[Hezius, Henricus]
HEZIUS (Henricus), priester, geb. in het land van Waas, begin der 17e eeuw, overleden te Gent 1 Juli 1676, had gestudeerd aan de universiteit te Leuven en den graad van licentiaat in de theologie behaald. Hij was pastoor-deken te Hulst, toen deze stad 5 Nov. 1645 door Prins Frederik Hendrik werd ingenomen. Ofschoon de Prins gehoopt had vrije uitoefening van den gosdienst te verkrijgen voor de stad en het ambacht, wilden de Staten dit niet toestaan. Den deken Hezius werd met alle priesters en kloosterlingen het verblijf in Hulst en Hulsterambacht ontzegd. Van over de naburige grens bestuurde hij zoo goed hij kon zijne parochie. Aldaar, voornamelijk te Clinge, kwamen zijne parochianen bijeen om de H. Mis bij te wonen en de sacramenten te ontvangen. 17 Juli 1648 schrijft de bisschop van Gent aan den deken Hezius om bij deze gelegenheden voorzichtig en in stilte te handelen. Hij vreesde dat anders de Protestanten vertoornd zouden worden en onder een of ander voorwendsel deze bijeenkomsten zouden beletten. 1652 werd Hezius benoemd tot kanunnik der kathedraal St.

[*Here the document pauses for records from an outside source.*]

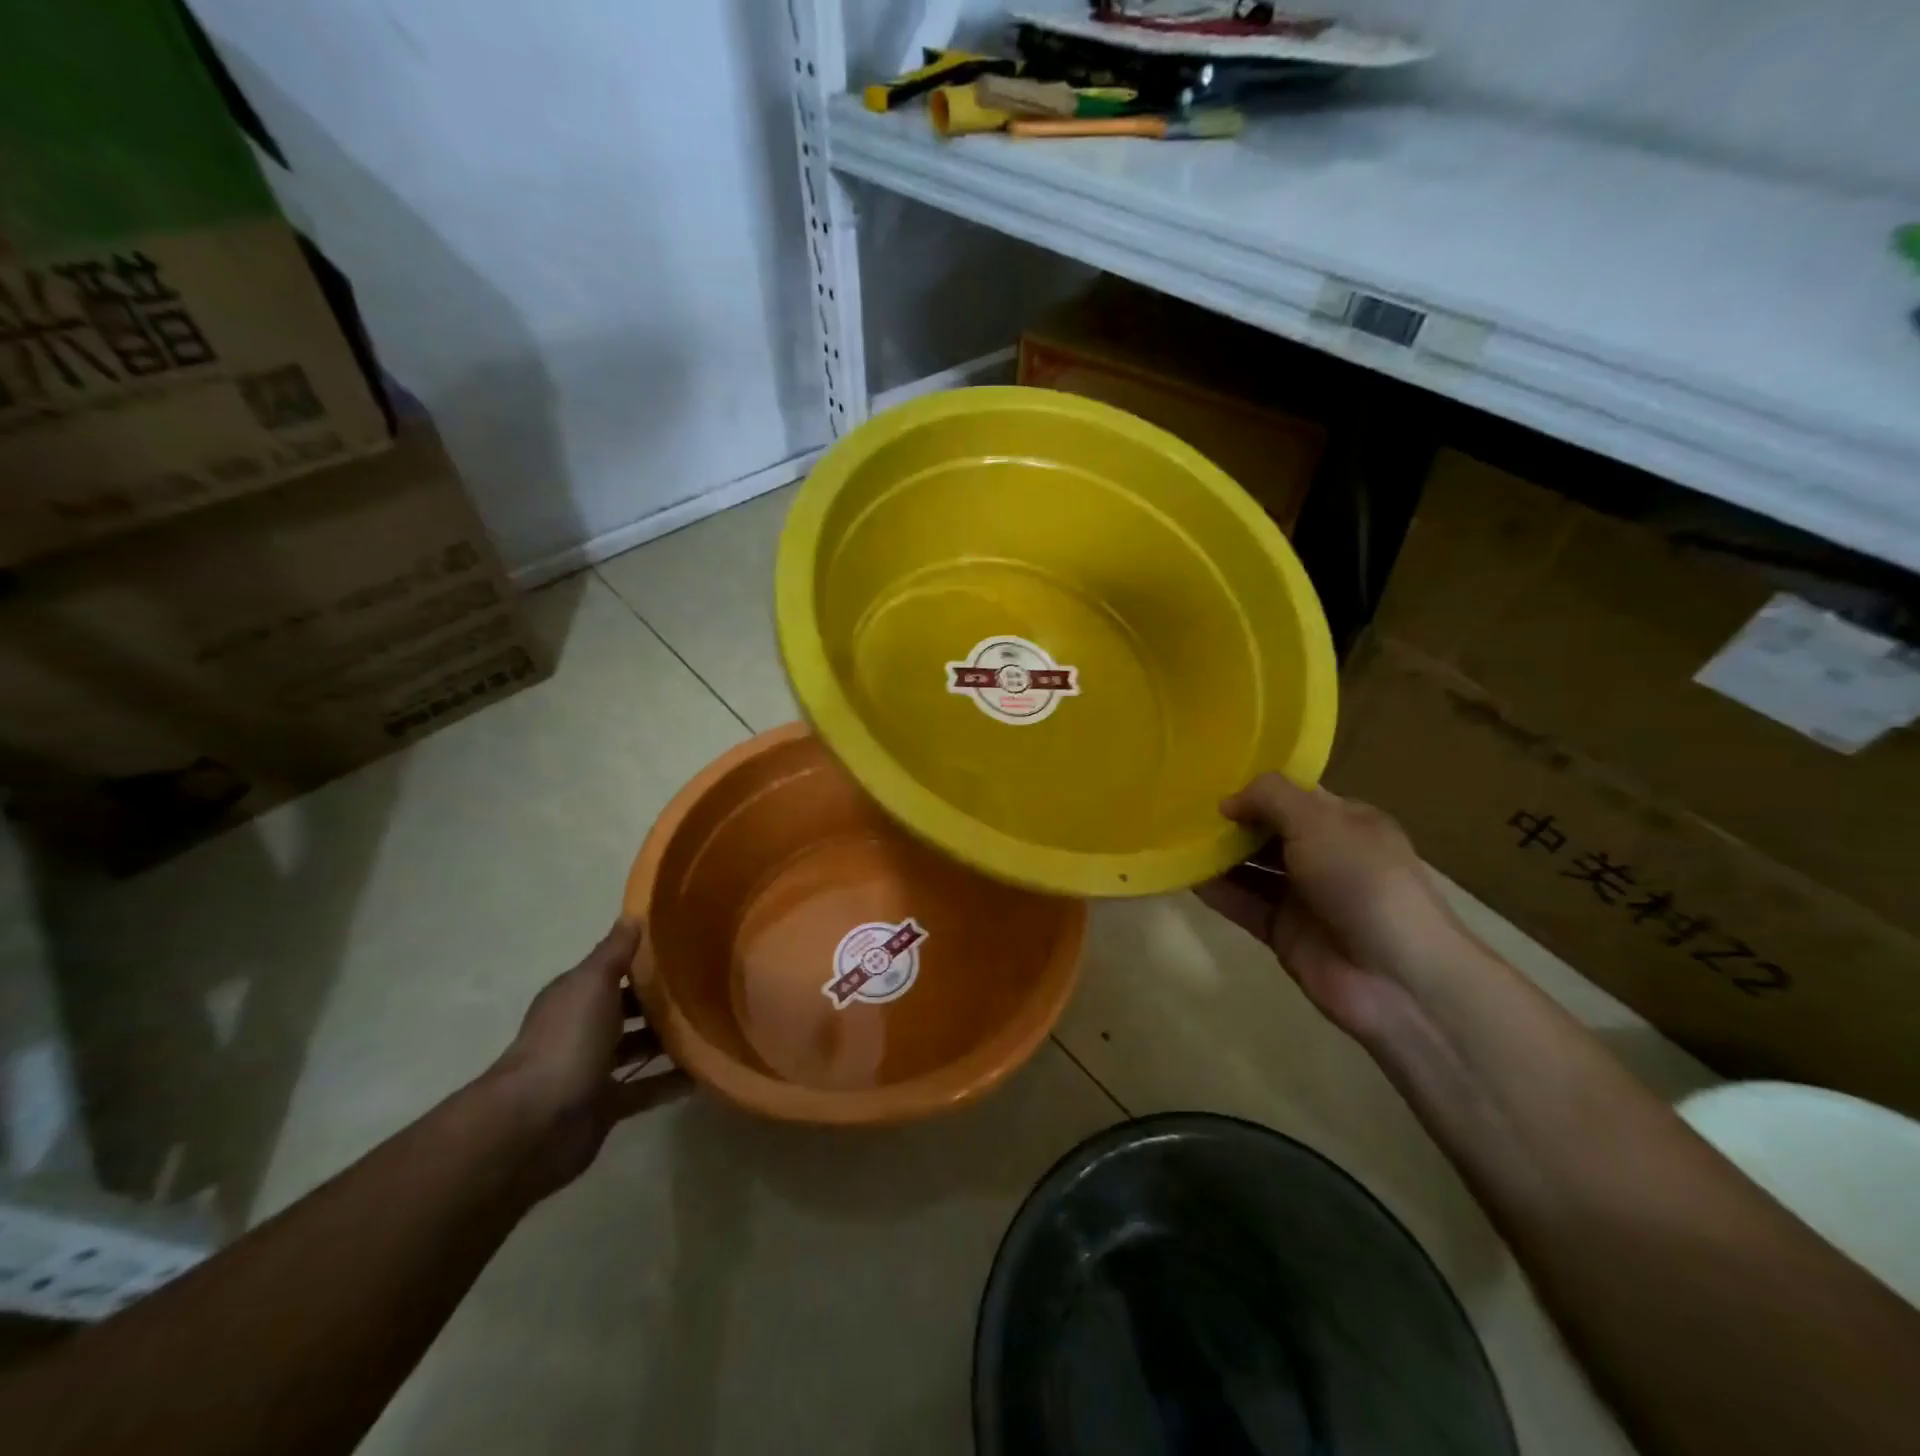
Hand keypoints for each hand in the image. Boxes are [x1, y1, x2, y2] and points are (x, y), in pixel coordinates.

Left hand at [485, 919, 691, 1198]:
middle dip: (662, 1001)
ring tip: (715, 1027)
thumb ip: (615, 951)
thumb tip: (632, 914)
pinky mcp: (606, 1106)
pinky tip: (705, 1073)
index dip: (645, 961)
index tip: (687, 950)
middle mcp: (582, 1030)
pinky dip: (671, 1082)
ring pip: (638, 1048)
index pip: (613, 972)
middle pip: (628, 1009)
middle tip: (710, 989)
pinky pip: (646, 1089)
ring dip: (669, 1041)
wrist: (535, 1124)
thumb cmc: (566, 1041)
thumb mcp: (592, 982)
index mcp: (575, 997)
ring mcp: (593, 1070)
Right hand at [1195, 774, 1469, 1044]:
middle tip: (1179, 808)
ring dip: (1216, 855)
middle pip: (1267, 831)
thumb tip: (1227, 802)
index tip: (1209, 780)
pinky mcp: (1282, 932)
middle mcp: (1324, 855)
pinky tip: (1182, 875)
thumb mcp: (1319, 822)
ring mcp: (1302, 897)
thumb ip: (1270, 798)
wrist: (1397, 978)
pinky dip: (1215, 891)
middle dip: (1230, 821)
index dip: (1256, 789)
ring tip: (1172, 837)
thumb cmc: (1363, 881)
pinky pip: (1241, 904)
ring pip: (1250, 868)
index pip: (1294, 796)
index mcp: (1345, 823)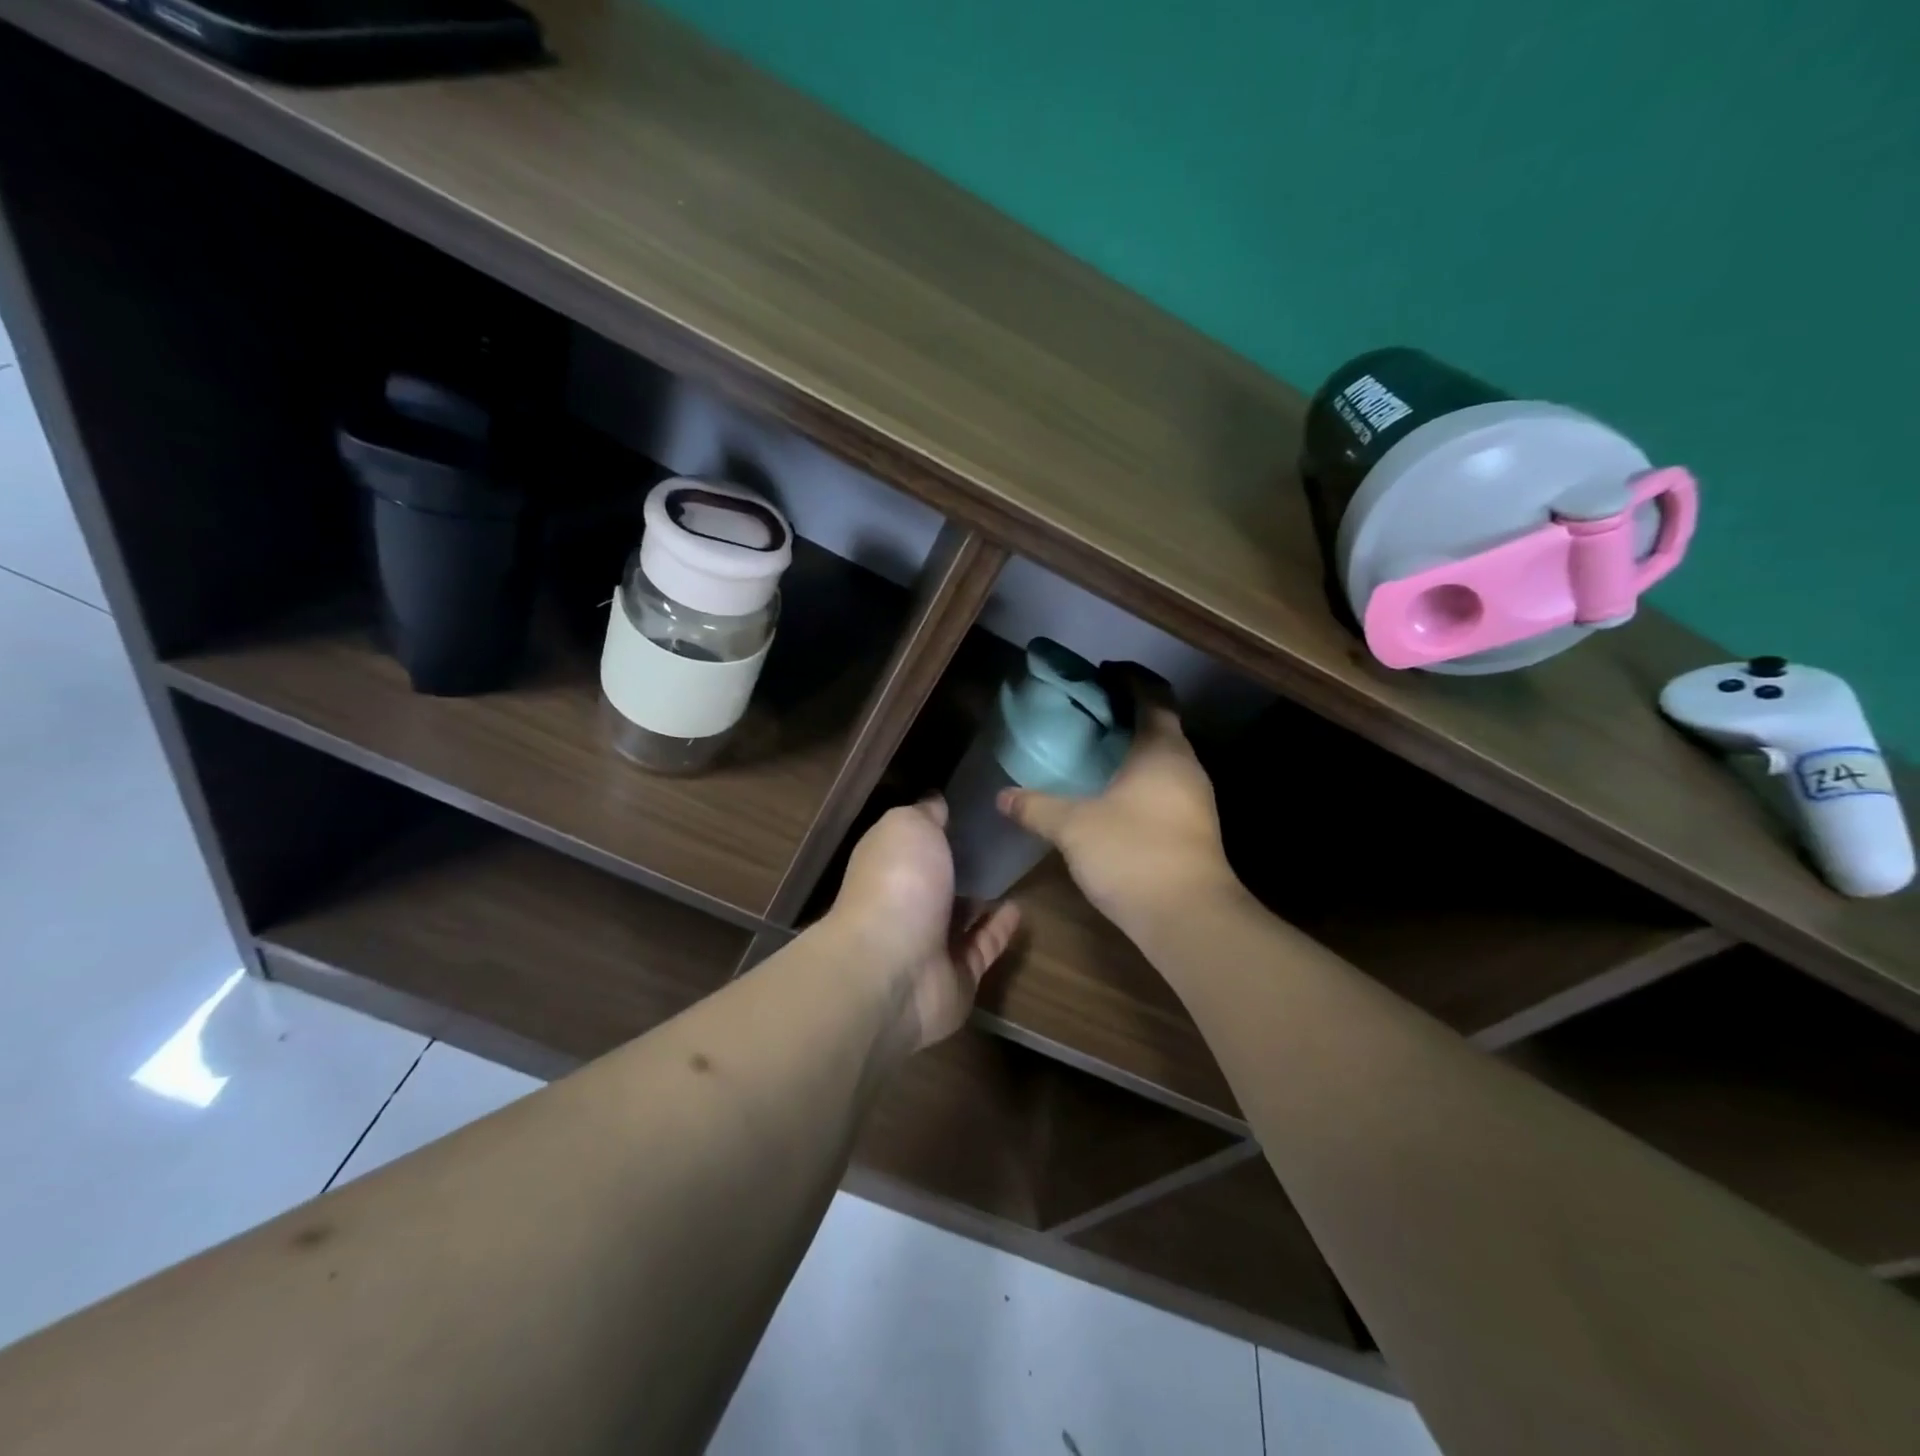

Baafs te Gent en daarna tot aartsdiaken, volgens van der Velde 1664, volgens Sanderus 22 Maart 1668.
Zie: Sanderus, Flandria illustrata (ed. 1732) 241; van der Velde, Synopsis monumentorum collectionis conciliorum (Gand. 1822), III, 789; Hellin, Histoire chronol. des évèques et du chap. de St. Bavon (Gand. 1770).